Well, there is some truth in that, since Iron Man’s involvement in the Spider-Man movies made Stark’s fans tune into the new hero’s films, thus securing a bigger audience. However, according to several fans, it didn’t work out as well as Marvel probably had hoped. Tony’s presence greatly overshadows Peter, as he is constantly mentioned and referenced in Spider-Man’s movies even when he’s not physically there. It makes it seem like Parker’s journey revolves around Iron Man and his quest with the Avengers, instead of his own struggles.
And even the struggles he faces throughout the movies can be traced back to the Avengers. The villains he fights in the films all relate to the superhero group in one way or another and are not Spider-Man’s antagonists per se. For instance, the motivation of Mysterio (i.e. the villain in Spider-Man: Far From Home) that leads him towards being evil is his personal issues with Tony Stark. He has nothing against Peter, yet he happens to fight him simply because there are no other superheroes available. Parker’s entire character arch within the MCU is just a mere stepping stone in the Avengers’ journey, nothing more and nothing less.
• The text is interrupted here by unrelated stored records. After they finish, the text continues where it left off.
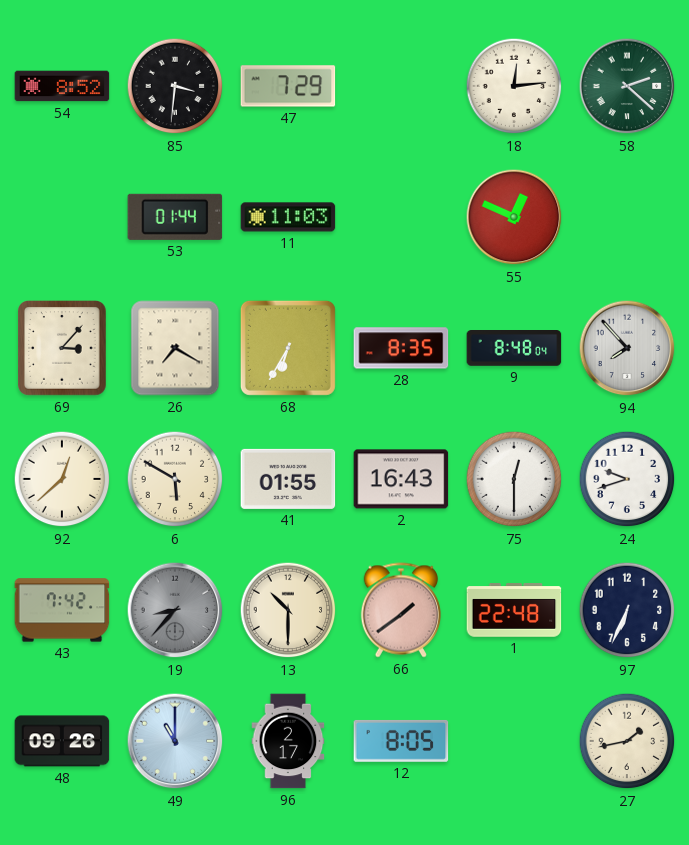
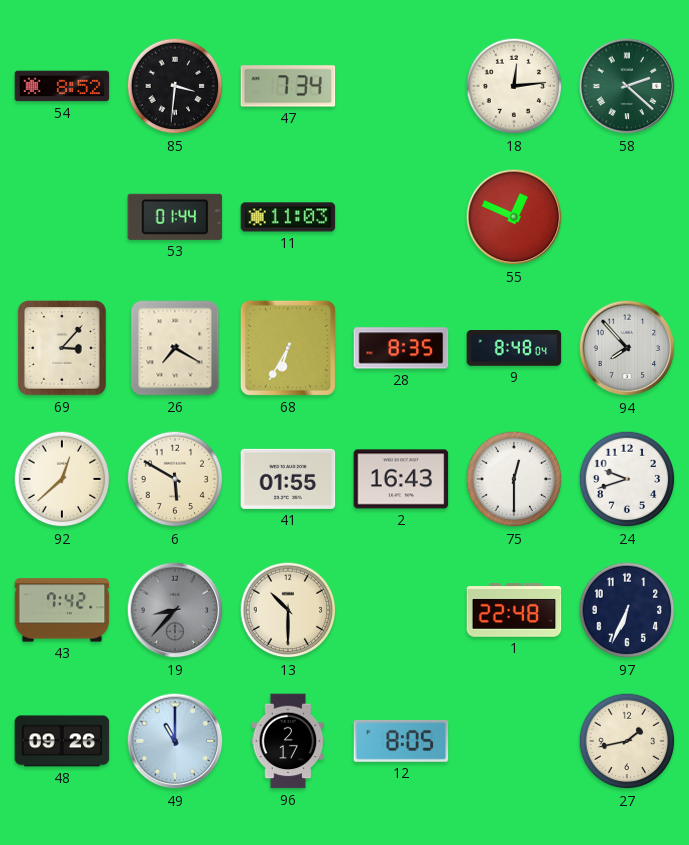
47: 7:29 -> 7:34
66: 1:39 -> none
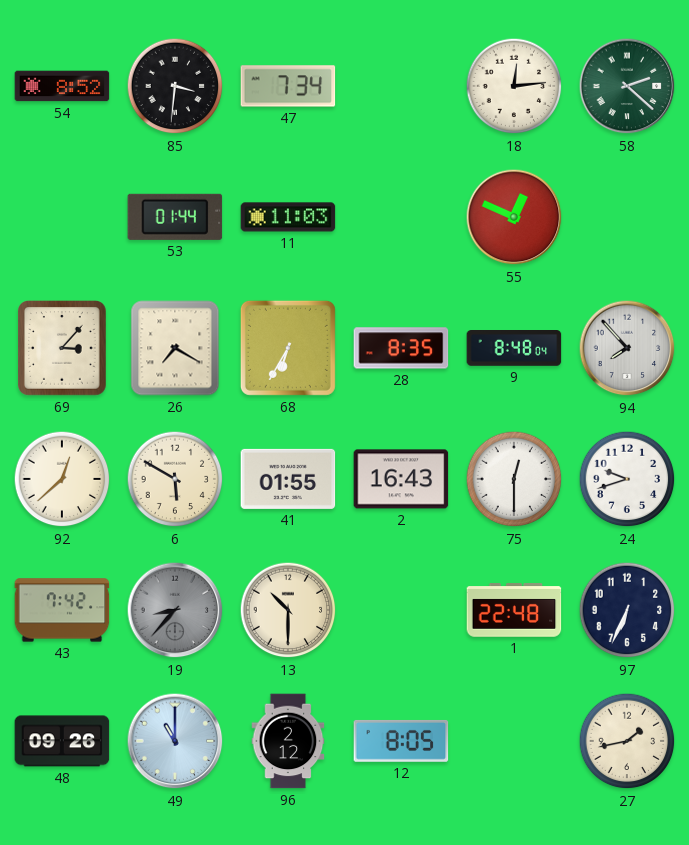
96: 2:17 -> 2:12
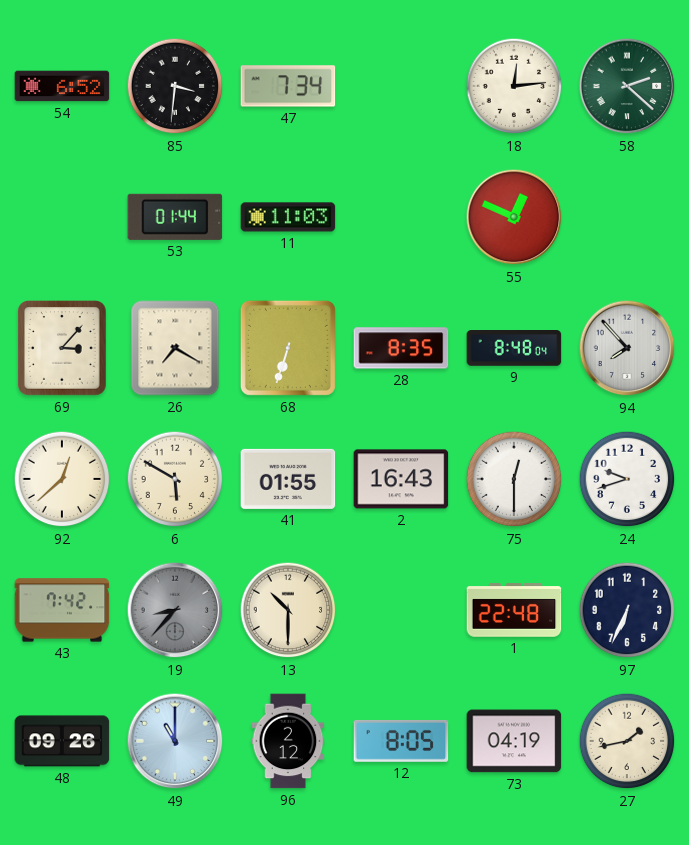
54: 8:52 -> 6:52
68: 6:35 -> 6:33
73: none -> 04:19
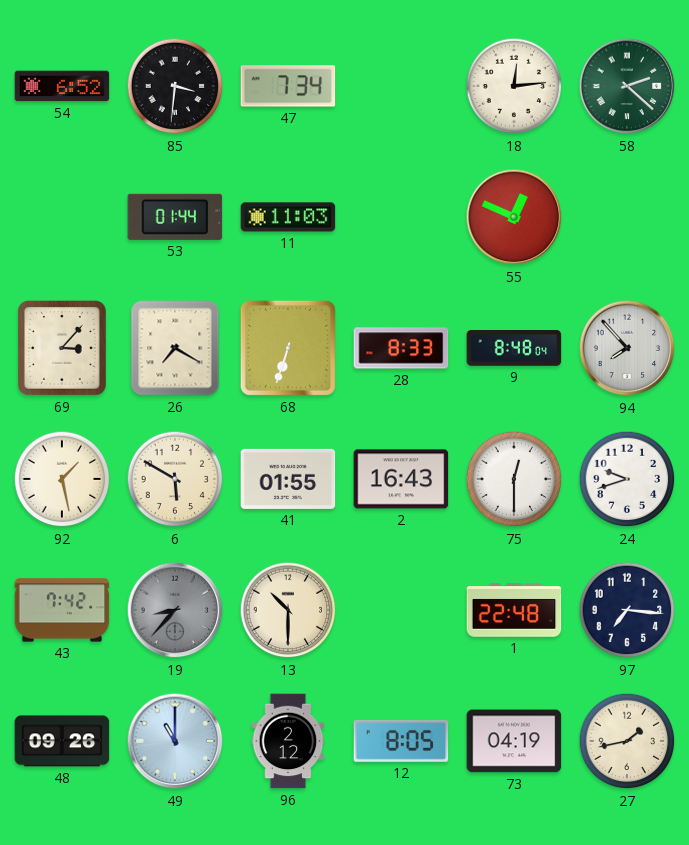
28: 8:35 -> 8:33
92: 12:38 -> 1:28
97: 6:34 -> 7:16
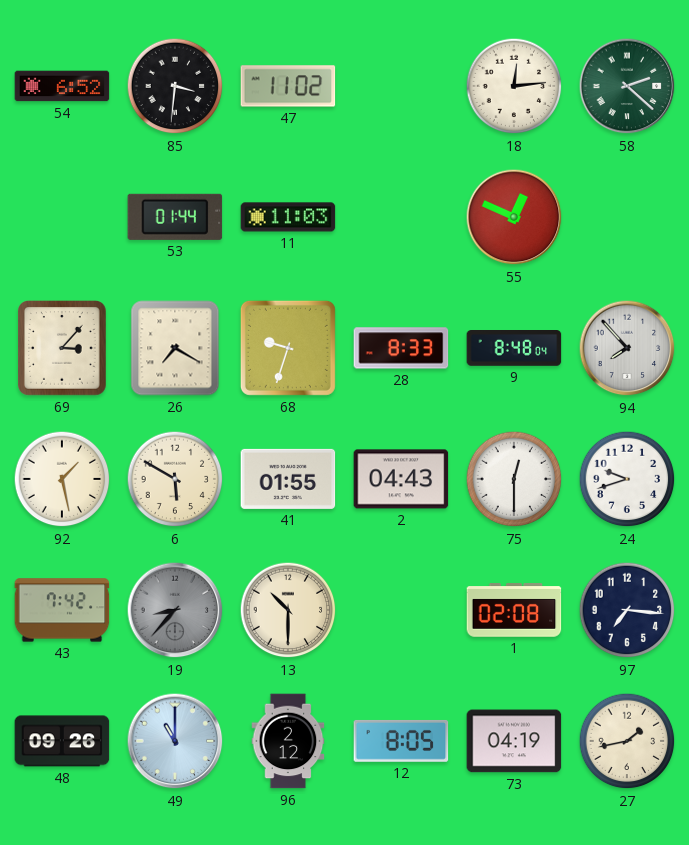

Ergo, the MCU’s Spider-Man doesn’t feel like Spider-Man because that’s not what he was ever intended to be. He is supposed to be no more than a Z-list Avenger, a pawn in Marvel’s chessboard to further develop the MCU.
you can make a movie about a spider-man, but that doesn’t make it a Spider-Man movie.
Nevertheless, if this Spidey remake is your favorite so far, that’s okay – after all, it’s a perfectly fine film! However, there’s a reason why die-hard fans of the hero are not that enchanted with this version – you can make a movie about a spider-man, but that doesn’t make it a Spider-Man movie.